"He is a smart and distinctive player," O'Brien told reporters after Houston's 27-17 loss to the Panthers on Wednesday. "First game out there I thought he did some big things. It is a big jump from college to the NFL. I thought he handled it pretty well. There are probably a couple of things that we could've done differently. He could've played a little bit better on certain plays, but overall I thought he handled himself pretty well for his first time out."
After checking out the game tape, O'Brien offered more to reporters Thursday about Watson's first game.
"Obviously nothing's too big for him," O'Brien said. "He's been in big games. For his first NFL game -- I'm sure he was slightly nervous but it didn't show. Now, with that being said, there's a lot to build on. I mean, there's a lot to correct. He knows that. I'd say he was about 50-50 on some of the schemes that we run, right or wrong. He was right 50 percent of the time, wrong 50 percent of the time, and that's to be expected with a rookie."

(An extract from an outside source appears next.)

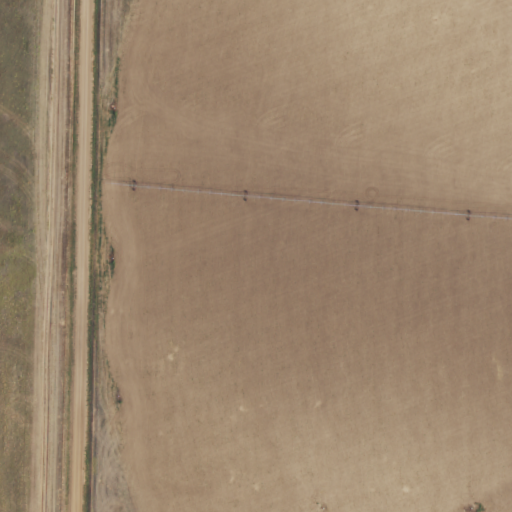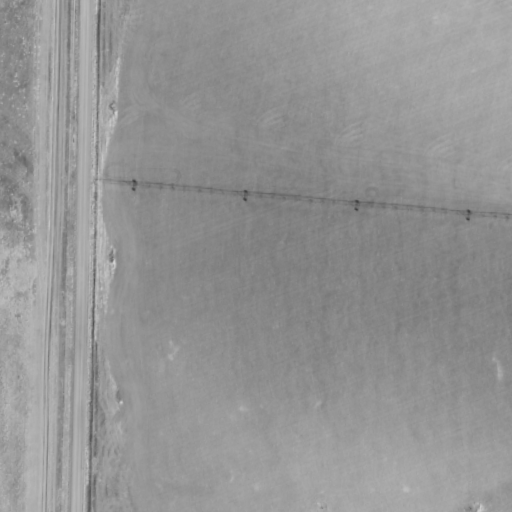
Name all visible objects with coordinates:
road: (81, 256)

A look back at each of Watson's snaps shows exactly what one would expect from a rookie in terms of errors. Over excited, he overthrew a pair of receivers early and tended to rely on his mobility a bit too much. The reason O'Brien is probably happy? These are mostly the product of nerves. Watson made some professional-grade throws as he eased himself into the game and seemed to look more comfortable with each snap. Some of his escape maneuvers out of the pocket were Russell Wilson-esque. He set the bar reasonably high for a group of rookie quarterbacks making their preseason debuts this weekend.

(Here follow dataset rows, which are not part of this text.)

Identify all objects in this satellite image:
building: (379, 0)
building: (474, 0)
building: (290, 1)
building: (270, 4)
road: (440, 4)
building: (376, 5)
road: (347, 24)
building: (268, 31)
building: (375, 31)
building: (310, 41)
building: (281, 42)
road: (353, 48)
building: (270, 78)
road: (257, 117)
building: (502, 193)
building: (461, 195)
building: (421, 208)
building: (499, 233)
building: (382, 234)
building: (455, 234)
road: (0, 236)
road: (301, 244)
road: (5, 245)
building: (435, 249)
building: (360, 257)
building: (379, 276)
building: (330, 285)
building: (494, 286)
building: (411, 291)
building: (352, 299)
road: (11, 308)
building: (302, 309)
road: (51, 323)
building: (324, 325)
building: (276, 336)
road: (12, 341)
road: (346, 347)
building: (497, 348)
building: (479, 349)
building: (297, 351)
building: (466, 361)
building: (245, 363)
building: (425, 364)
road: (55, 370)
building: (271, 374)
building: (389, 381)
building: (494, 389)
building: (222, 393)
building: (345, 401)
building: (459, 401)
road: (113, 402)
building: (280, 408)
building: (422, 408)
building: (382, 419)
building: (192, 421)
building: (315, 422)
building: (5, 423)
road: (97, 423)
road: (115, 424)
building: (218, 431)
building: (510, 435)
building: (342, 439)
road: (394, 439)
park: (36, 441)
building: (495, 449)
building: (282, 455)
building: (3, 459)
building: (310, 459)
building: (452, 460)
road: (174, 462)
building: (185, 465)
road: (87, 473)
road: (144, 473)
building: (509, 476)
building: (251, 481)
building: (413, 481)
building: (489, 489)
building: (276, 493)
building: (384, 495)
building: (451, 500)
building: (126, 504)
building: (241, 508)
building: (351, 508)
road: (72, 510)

"This is professional football," Watson said. "The highest level of this sport. It's a lot faster, bigger guys, smarter guys. At the same time, I am doing the same thing they're doing. I'm watching film, trying to play fast also. At the end of the day, it's still football. You have to go out there, operate, and do your job."
Moving forward, it will be interesting to see if Watson plays well enough to open up the competition. Presumptive starter Tom Savage was efficient, going 9 of 11 for 69 yards in his time against Carolina's starters. As I've noted in the past, the Texans would not have drafted Watson if they didn't think there was something else he could give the Texans that Savage simply could not. This was on display against second and third-string defenders Wednesday night, but one has to wonder if O'Brien will want to see it against a first-team defense before the start of the regular season.